[Work required]:
Pull out the lines below from the one containing "order: Odonata" through the one containing "common name: Scarce emerald damselfly", both ends included, and reproduce them word for word.

[Provided records]:
____________________
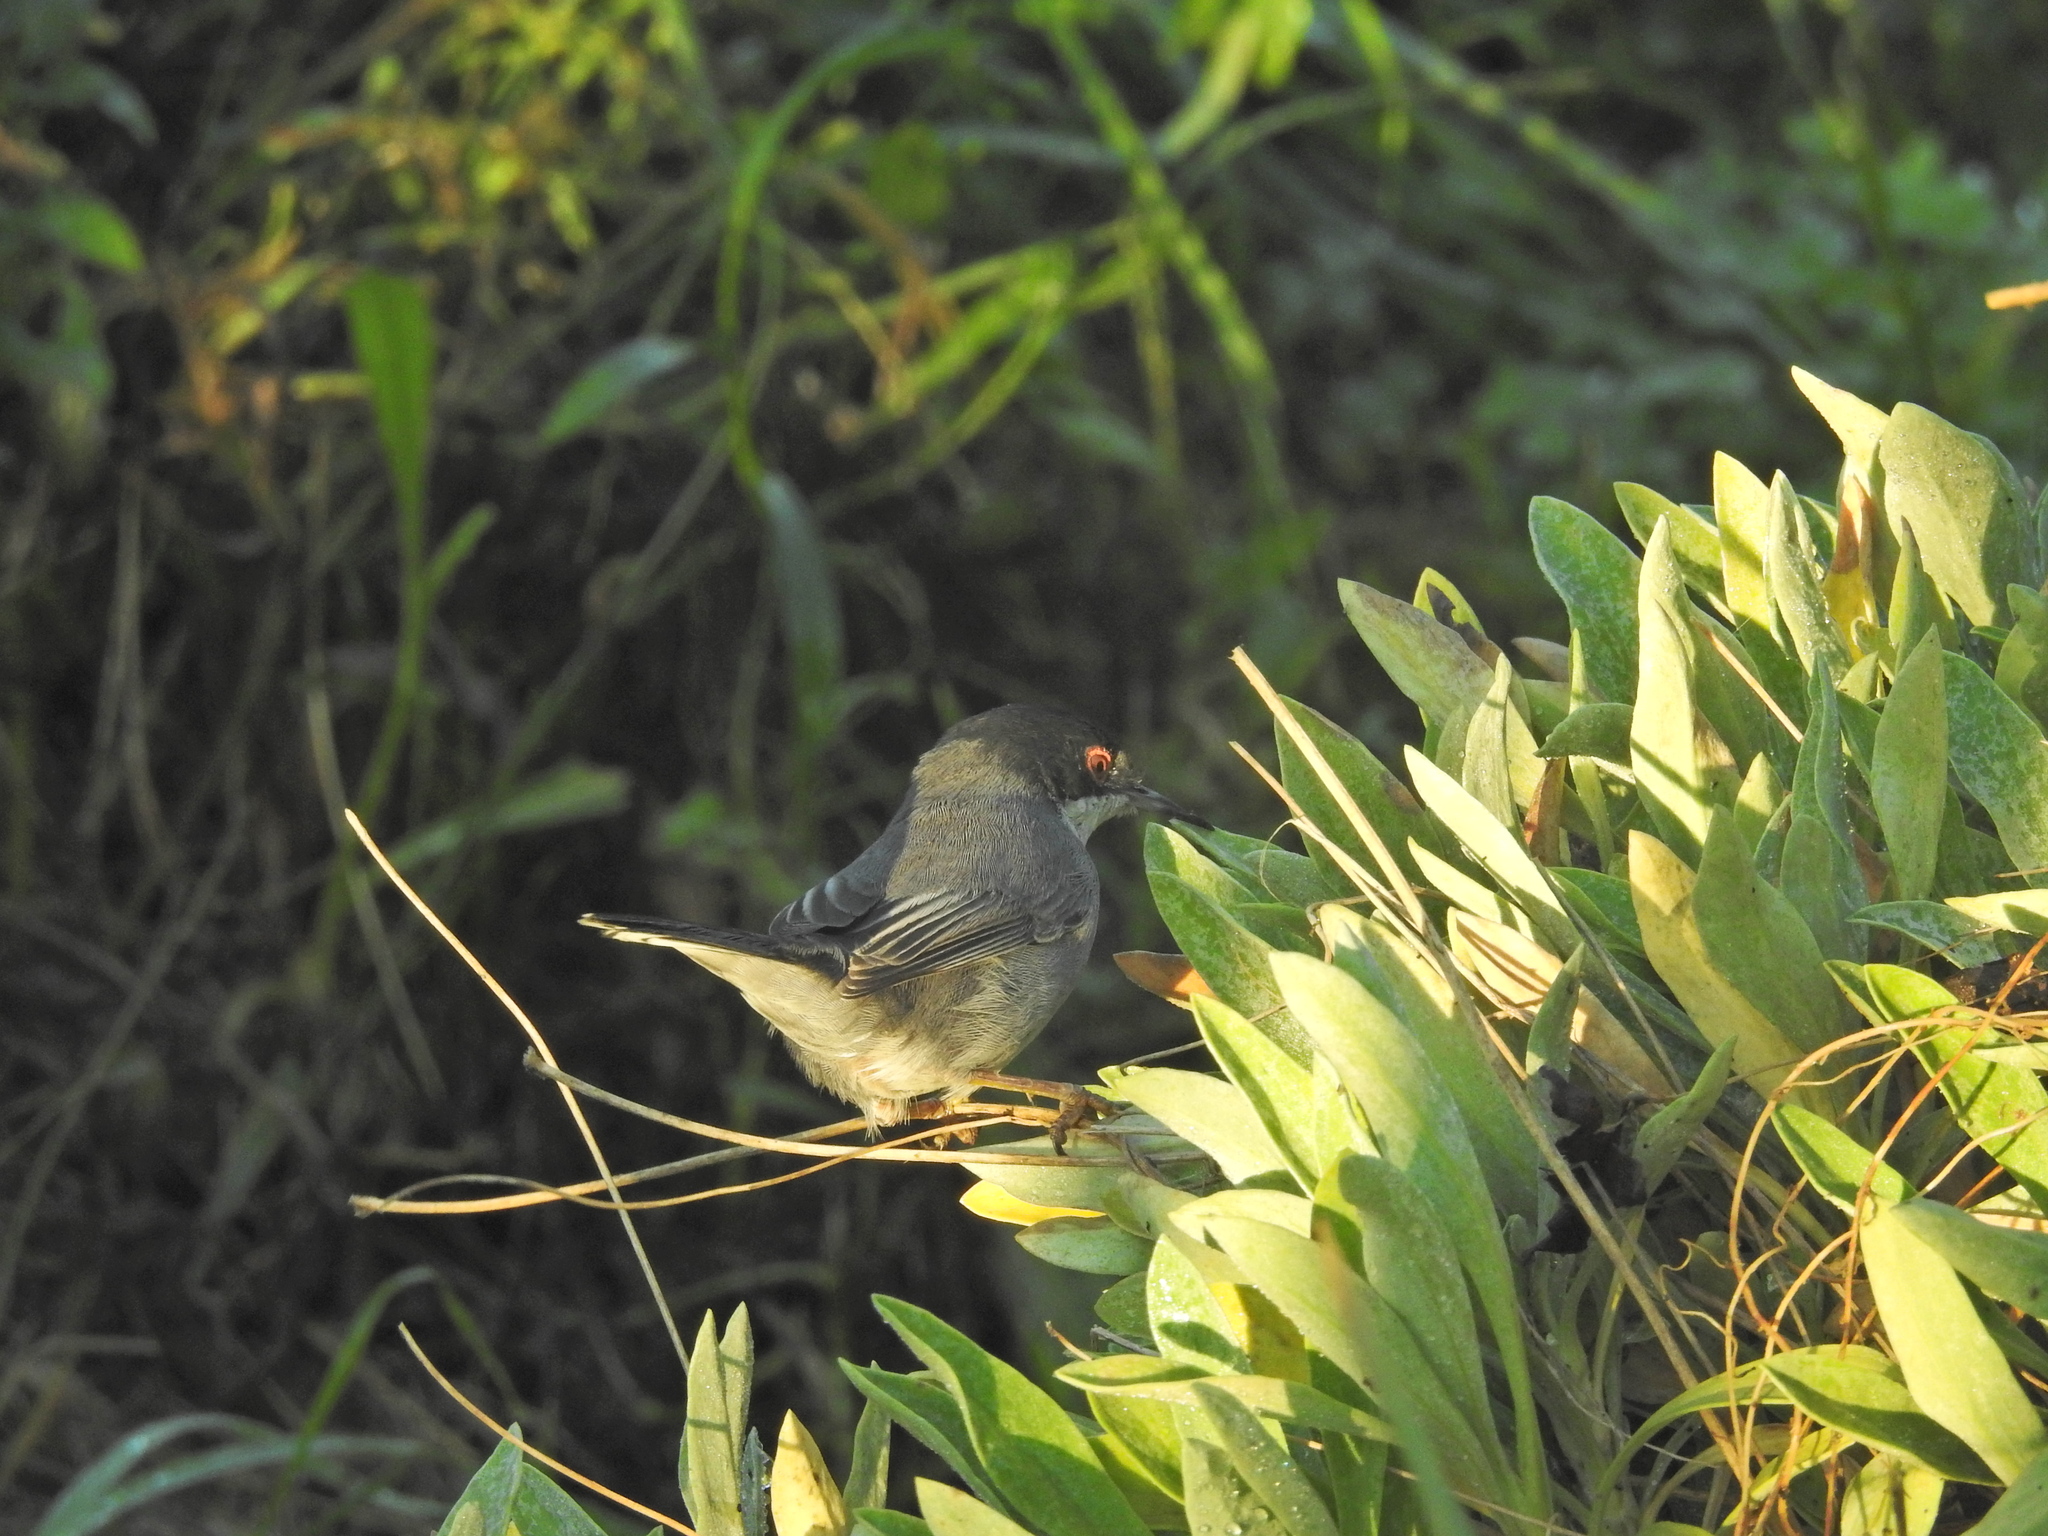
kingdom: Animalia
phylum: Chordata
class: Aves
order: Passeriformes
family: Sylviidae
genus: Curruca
____________________
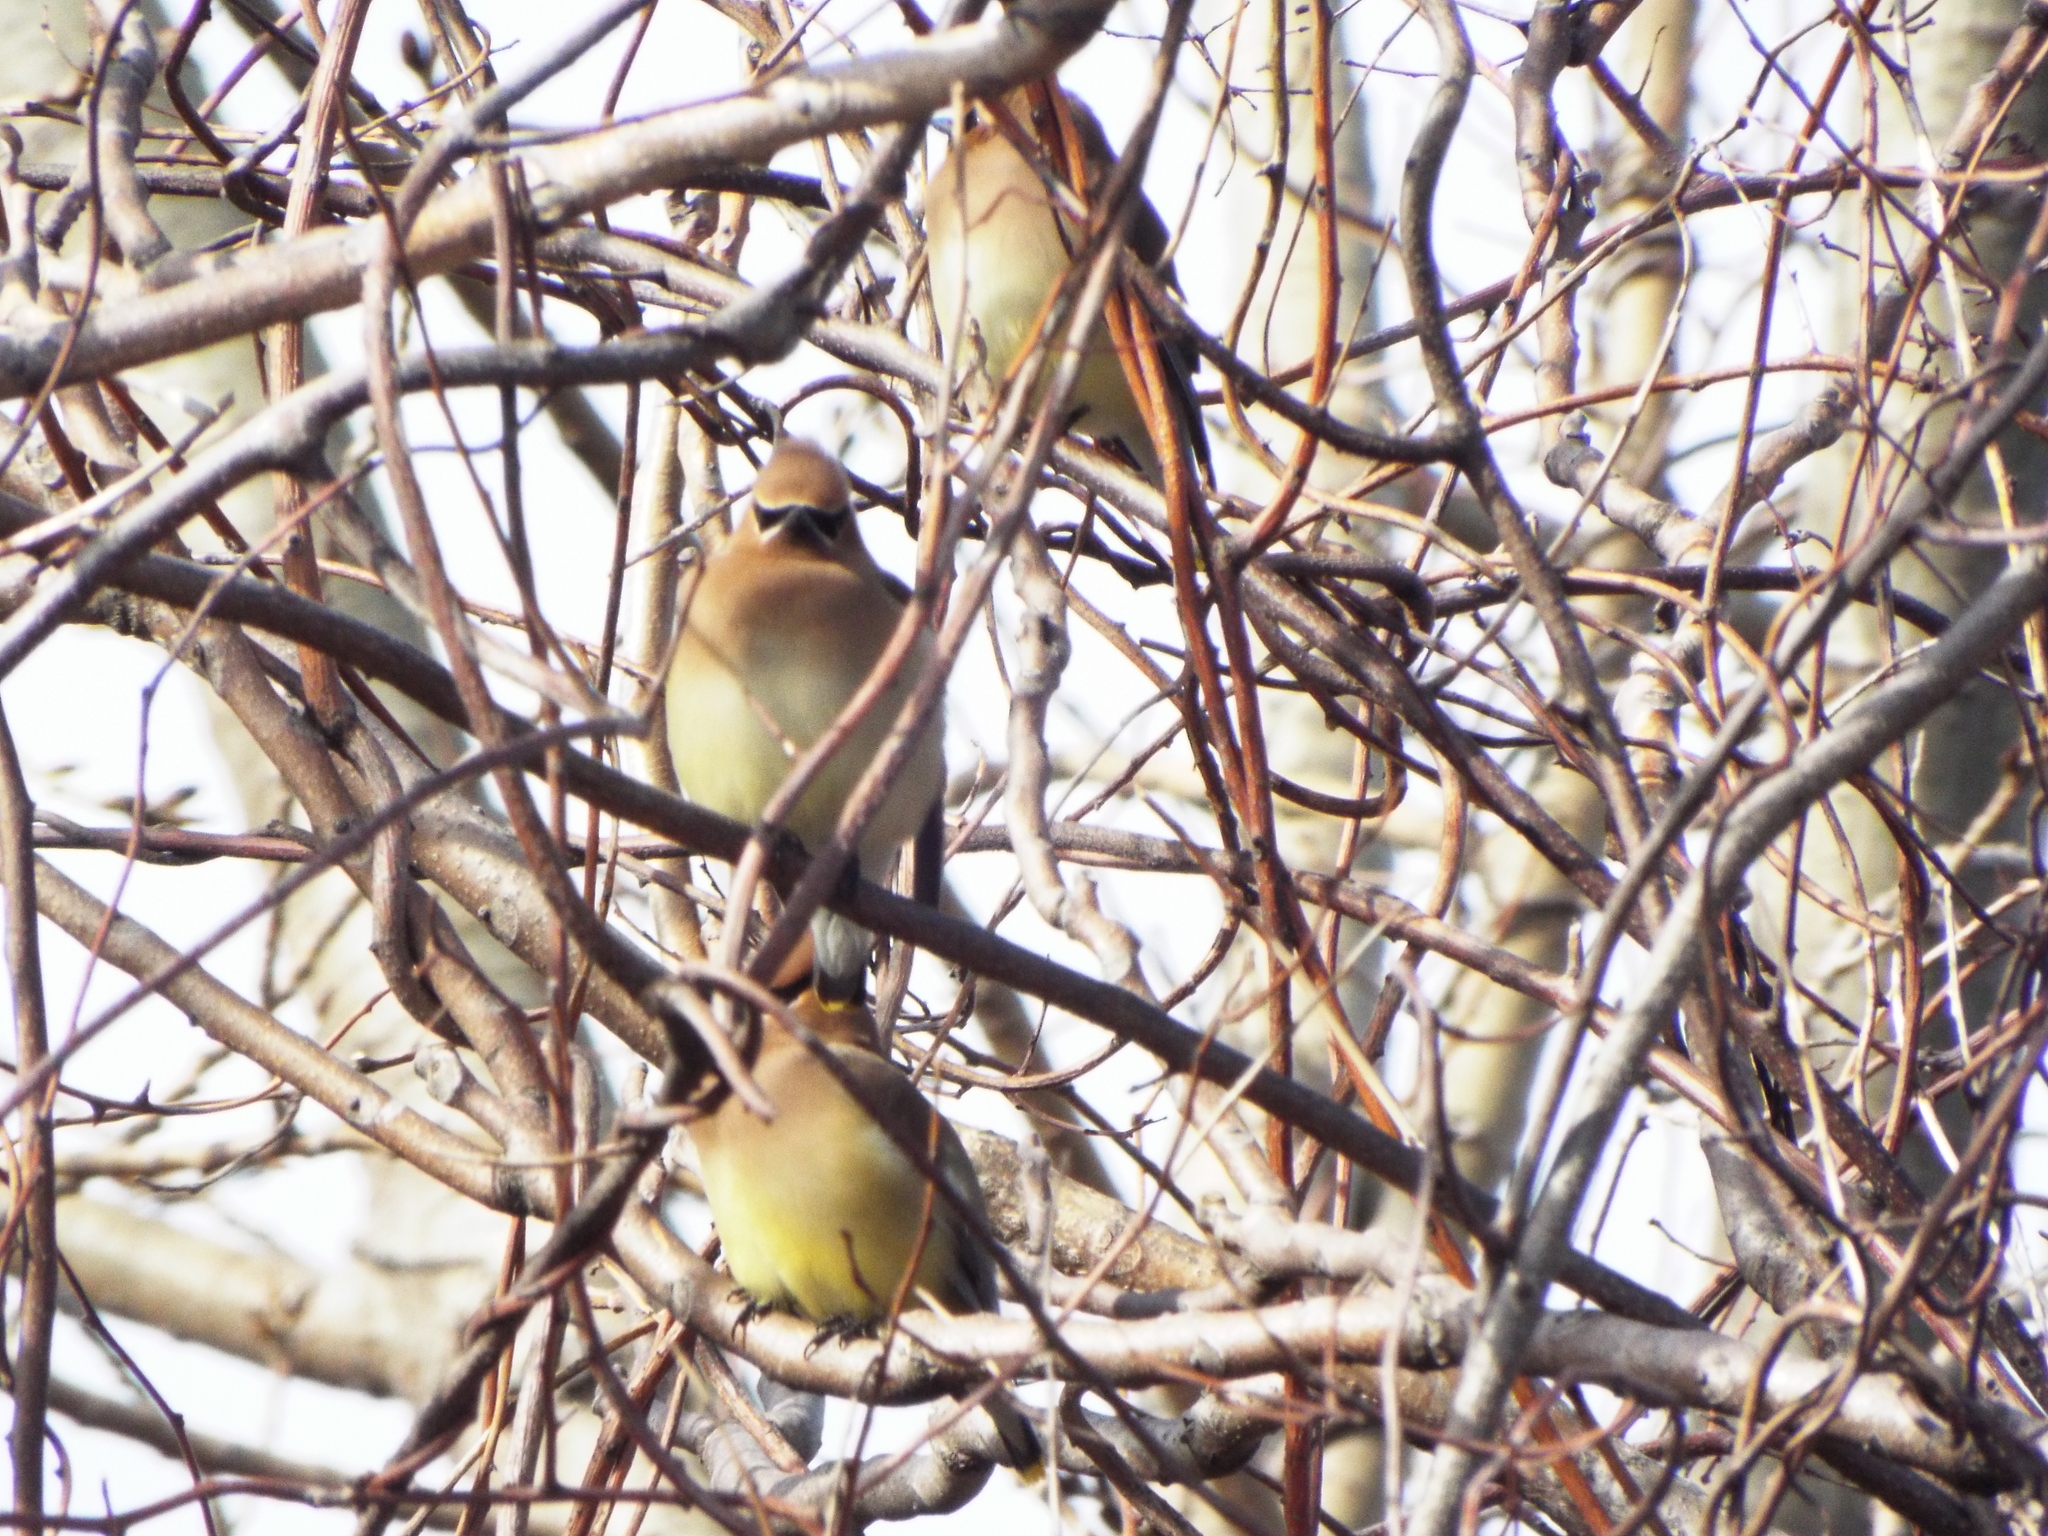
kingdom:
____________________
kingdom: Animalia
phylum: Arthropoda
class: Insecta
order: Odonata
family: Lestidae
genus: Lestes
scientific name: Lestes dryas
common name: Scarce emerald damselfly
____________________
[Response below]:
order: Odonata
family: Lestidae
genus: Lestes
scientific name: Lestes dryas
common name: Scarce emerald damselfly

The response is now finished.